Saturday, August 29, 2015

Believe Him!

22 Sunday B  #125 

Deut 4, 1-2. 6-8
Ps 15
Jas 1, 17-18.21b-22. 27
Mk 7, 1-8. 14-15. 21-23

Saint James-Saint Mary Church, Marlboro, N.Y.
August 30, 2015
Deacon Tom Cornell

       

     Do you ever wonder: what was worship like in those first days of the Church, the Mass?  The Jesus people were almost all Jews.  They gathered at synagogue on Saturday as they always had and then on Sunday, the day of the Lord’s Resurrection, they met again, most often in private homes.  There they sang hymns.  Maybe they had a letter from Saint Paul or John to read.  They certainly had psalms to sing.  They did not have a reading from the Gospel.  No Gospel had yet been written.  But they remembered Jesus.  They would share their memories of what Jesus said and did, his Sermon on the Mount, the feeding of the 5,000, his healings and exorcisms.  The presider, an apostle or his designated successor, a bishop or presbyter, which in Greek means elder or priest, would then have a few words, a sermon, or maybe a deacon might preach.  Some would state prayer intentions and all would say together the prayer the Lord had taught them.  Then the presider would invoke the Holy Spirit over gifts of bread and wine.  He would repeat Jesus’ words at the Last Supper just as Father Tom will do in a few minutes.  Then he and a deacon would distribute Communion.  There would be a short thanksgiving prayer, a blessing and a closing hymn.  Then the deacons would take the consecrated bread to the home-bound.  Just like today!

# [SOURCE MATERIAL]
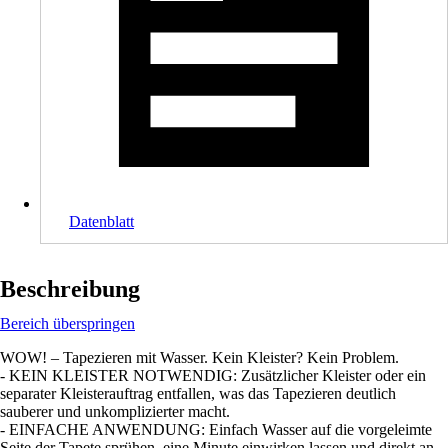
Datenblatt
Beschreibung
Bereich überspringen
WOW! – Tapezieren mit Wasser. Kein Kleister? Kein Problem.
- KEIN KLEISTER NOTWENDIG: Zusätzlicher Kleister oder ein
separater Kleisterauftrag entfallen, was das Tapezieren deutlich
sauberer und unkomplizierter macht.
- EINFACHE ANWENDUNG: Einfach Wasser auf die vorgeleimte
Seite der Tapete sprühen, eine Minute einwirken lassen und direkt an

# [TASKS TO CARRY OUT]
1 – From the homily, extract the stretch from "Saturday, August 29, 2015" through "Church, Marlboro, N.Y." word for word.
2 – Copy the text read from the pages in the records, every line of it, without changes, and omit the picture markers.
The homily and the records come from unrelated sources.

# [SOLUTIONS IN ORDER]
1 –
Saturday, August 29, 2015

Believe Him!

22 Sunday B  #125 

Deut 4, 1-2. 6-8
Ps 15
Jas 1, 17-18.21b-22. 27
Mk 7, 1-8. 14-15. 21-23

Saint James-Saint Mary Church, Marlboro, N.Y.

2 –
Datenblatt
Beschreibung
Bereich überspringen
WOW! – Tapezieren mit Wasser. Kein Kleister? Kein Problem.
- KEIN KLEISTER NOTWENDIG: Zusätzlicher Kleister oder ein
separater Kleisterauftrag entfallen, was das Tapezieren deutlich
sauberer und unkomplizierter macht.
- EINFACHE ANWENDUNG: Einfach Wasser auf die vorgeleimte
Seite der Tapete sprühen, eine Minute einwirken lassen und direkt an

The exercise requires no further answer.